I could have sworn I heard a sniff on the other side of the line.

Have you ever had an overwhelming urge to cry? That was me. I felt so sorry for him I almost cried.

“Oh, James (not his real name. I repeat, not his real name!)… I would never do that. It’s just that I have been so busy with work. Tell you what, why don’t we do drinks this Friday?”

WORST DATE

He sniffed again. Then took a deep breath and hang up.

I had never dreaded a Friday like I did that one. I wore a flat pair of shoes and went for the date. That was one of the worst dates I have ever been to.

For some reason, ‘James’ felt that he needed to do something to prove to me that he may not be tall for my liking but he had other things going for him. Like his Land Cruiser VX for example. It cost him millions, to buy, he told me. Oh and it is such a fast car and the performance is out of this world. When would I want him to take me for a road trip? If I ‘behaved’ he’d let me drive his beloved Land Cruiser VX.
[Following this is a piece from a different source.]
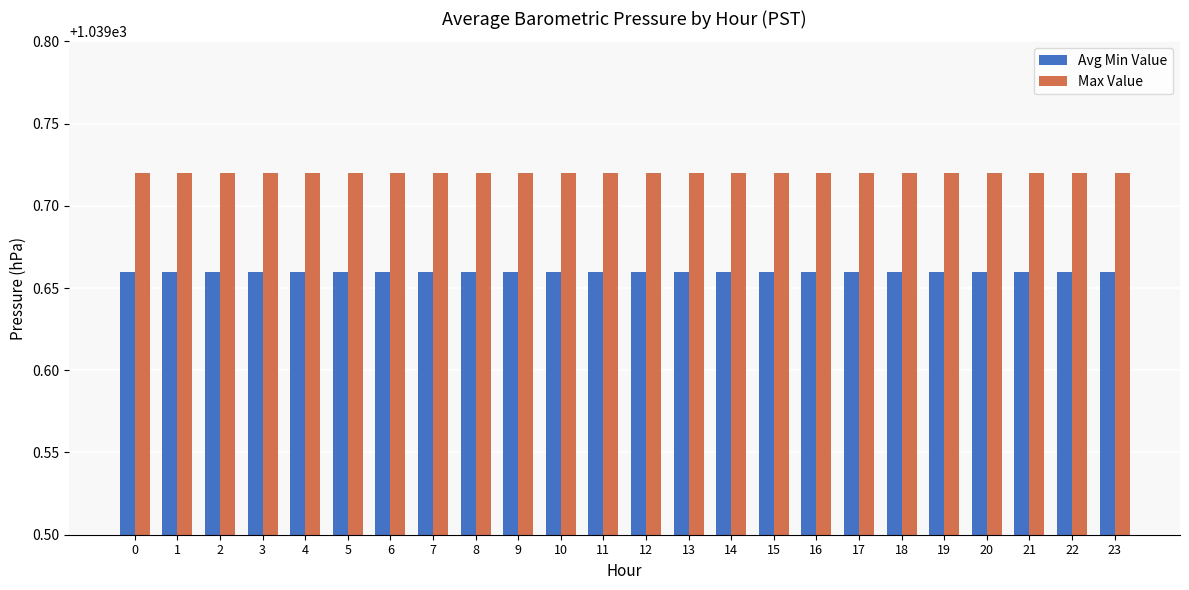

What are all the series names shown in the legend?

Avg Min Value, Max Value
Oh, and did I know that he is a lawyer? He represents some top businessmen in this city and they pay him top dollar. Recently he did some biashara and, guess what, his ‘cut’ was Sh43 Million.

“So you see you are not dating a loser like some of those boys you write about in your column,” he said as he roared in laughter.
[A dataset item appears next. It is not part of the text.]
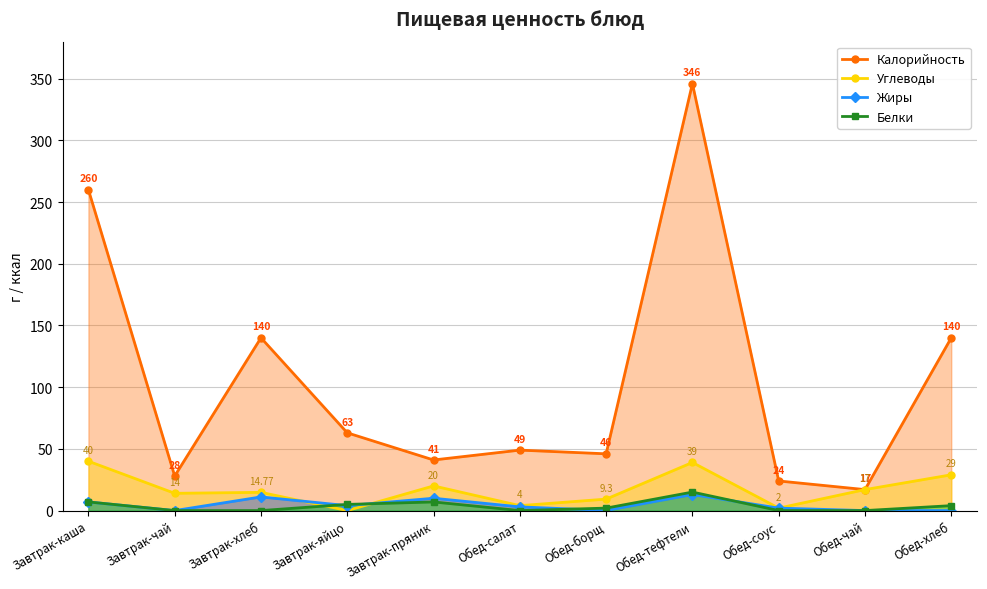

What position from the right is Обед-соус?

3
That was not the worst part of the date. This short man ‘James’ was very insecure. You know what they say about when you are with somebody you never want to be seen with and chances are that you will always bump into somebody you know? That happened to me. During the date, I happened to bump into a friend. A male friend who seemed earnestly surprised that he had sighted me with a short man. My short date was not very happy that I hugged the guy.

“Tell him next time he will be hugging a punch from me,” he told me. Never mind that he was about five-foot five inches and my male friend was over six feet tall.

I am sure there are a few women who do not mind dating or marrying a short man. My friend Stella doesn’t mind, “as long as he is a good man,” to quote her verbatim. This means there is a lot of hope for short men.

So, dear short men, there is no need for you to over-compensate for your lack of height.

There is even no need to keep talking about your big car to remind us that you are still around. I am sure you will find a woman who loves you; in spite of your vertical challenges and your big car. Just not me.